(SUPPLIED DATA):
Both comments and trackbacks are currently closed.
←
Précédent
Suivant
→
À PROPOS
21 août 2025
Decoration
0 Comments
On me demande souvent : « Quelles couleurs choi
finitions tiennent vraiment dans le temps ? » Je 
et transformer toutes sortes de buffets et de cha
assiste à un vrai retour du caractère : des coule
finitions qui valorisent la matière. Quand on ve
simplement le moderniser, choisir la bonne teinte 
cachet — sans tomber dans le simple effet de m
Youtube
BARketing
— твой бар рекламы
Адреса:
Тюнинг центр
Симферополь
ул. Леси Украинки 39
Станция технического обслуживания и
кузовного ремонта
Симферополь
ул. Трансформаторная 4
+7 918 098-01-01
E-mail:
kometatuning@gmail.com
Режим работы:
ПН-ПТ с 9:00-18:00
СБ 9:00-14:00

(YOUR OBJECTIVE):
Copy each line in the data that holds the word "dans".

(RESULT OF THIS EXERCISE):
finitions tiennent vraiment dans le temps ? » Je 
cachet — sans tomber dans le simple effet de m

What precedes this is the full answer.